Criminal minds betray the academy's higher principles

As bad behaviour mars the US sector, observers point to lack of ethical code for all scholars. Jon Marcus reports

August 5, 2010

A slew of criminal charges, civil lawsuits, expensive legal settlements and other misdeeds by university managers and faculty in the US suggest that the "higher" in higher education no longer necessarily applies to moral standards.

Presidents, deans and department directors have been convicted of embezzling money from their universities and government research grants; administrators have been charged with sexually abusing subordinates; and faculty members have been indicted for falsifying their credentials and sexually harassing students.

"In a time of financial pressure, we see more of a tendency towards wrongdoing," said Neil Hamilton, a law professor at the University of St Thomas in Minnesota and the author of Academic Ethics: Problems and Materials on Professional Conduct and Shared Governance, which criticises universities for failing to teach ethics to doctoral students planning academic careers.

Professor Hamilton said there was no way to know decisively if malfeasance is on the increase, since, unlike lawyers and doctors who must be licensed and adhere to codes of ethics, academics face no standardised disciplinary process or public disclosure of ethical violations.

This is compounded by the fact that it is not in universities' interests to disclose when crimes occur, he said, while surveys have also found that faculty are hesitant to report their colleagues for such lapses.

Among the medical, legal and higher education fields, "the academic profession does the least in terms of any self-study," Professor Hamilton added.

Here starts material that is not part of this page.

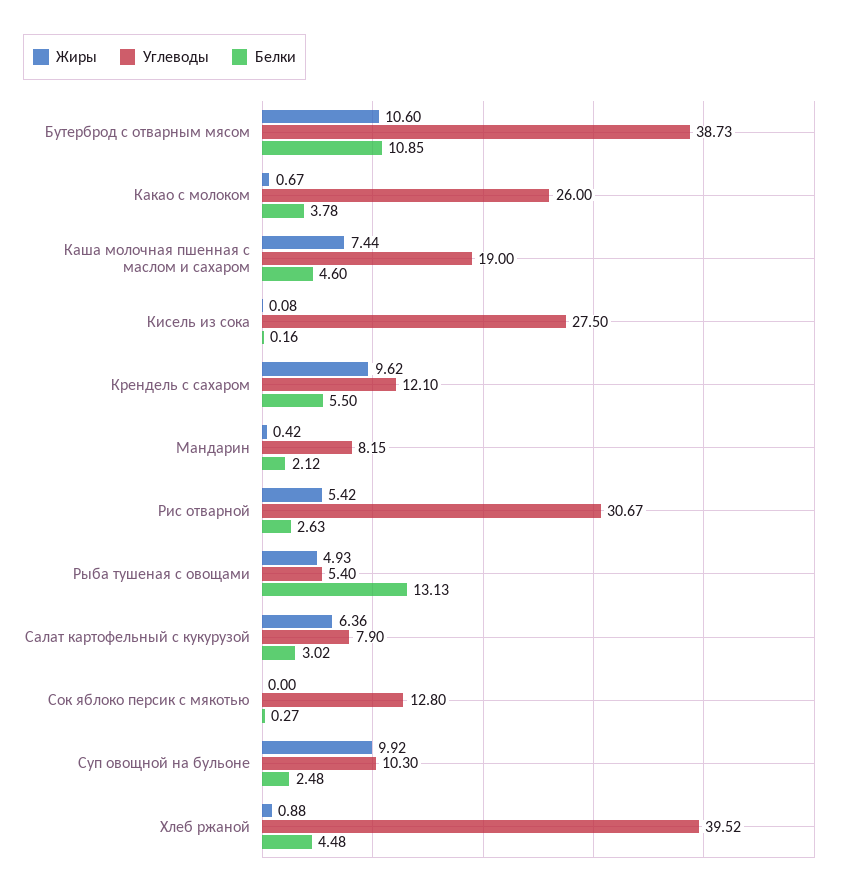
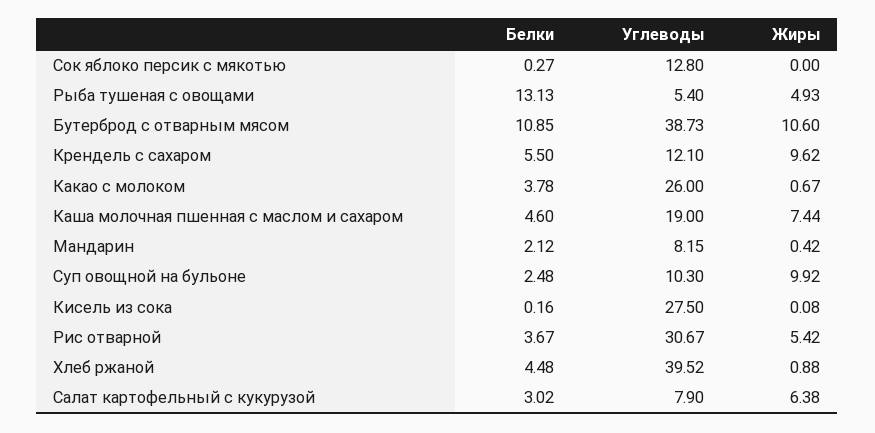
Белки, Рис отварной: 2.63 -> 3.67
Жиры, Салат картофельный с кукурузой: 6.36 -> 6.38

"We don't actually study ourselves in terms of violations of ethical conduct. There's a certain dereliction of duty in the failure of the professoriate to look at itself in a responsible way."

Criminal prosecutors and journalists have reported a spate of cases involving university staff in the past few months. Many relate to financial offences.

The former dean of the University of Louisville's College of Education and Human Development was sentenced to more than five years in prison for misappropriating $2 million (£1.3 million) from government research grants meant to help inner-city schools.

The head of the University of Florida's Innovative Nuclear Space Power and Propulsion Institute and his wife have been charged with stealing hundreds of thousands of dollars from another government grant and claiming to have carried out research that was actually done by others.

A former president of Peru State College committed suicide after an audit discovered he had used $43,000 from a university account for personal expenses, while a departmental director at Florida A&M University has been indicted for conspiring to embezzle $134,000 from a federal grant.

In other scandals, a top executive at one cash-strapped community college in California is alleged to have earned sick pay while working for an additional salary at a nearby community college, and La Salle University fired a vice-president accused of paying millions of dollars of university money to a fictitious company he controlled.

Some of the wrongdoing relates to academic integrity.

A former substance-abuse researcher at the University at Buffalo was not only charged with inflating the number of participants in a government-funded research study, but was also accused of hiring actors to portray defence witnesses at his misconduct hearing.

The Kansas City University of Medicine and Biosciences, meanwhile, has sued its former president for falsifying documents to inflate her pay - charges she denies - and an administrator at Texas A&M University resigned after a newspaper reported he had lied about having a master's degree and serving as a Navy SEAL.

Not just about the money

There have also been high-level and high-profile sexual-harassment allegations.

An admissions official at church-run Allen University has sued the university's president for allegedly coercing her into a sexual relationship, and a former student at Edinboro University in Pennsylvania won a $495,000 settlement after suing the institution for doing nothing when he complained about sexual harassment by a male professor accused by other students of doing the same thing.

Professor Hamilton said universities do too little to encourage ethical behaviour, beginning with their training of doctoral candidates.

"The professoriate has chosen not to acculturate our members in a serious way into the ethics of the profession," he said. If it acted like the legal and medical fields, he added, "we could be keeping track, state by state, of how many complaints are being made about violations, how many have been found to have probable cause, how many went to a hearing and how many resulted in disciplinary action".

A proliferation of crimes is likely to do little for the academy's reputation, he said, already tarnished by soaring costs and controversial practices such as high salaries for presidents and top administrators.

"Public respect for educators is generally holding up so far," Professor Hamilton said. "But there has been a general diminution of all the professions in terms of our respect for authority, which has decreased."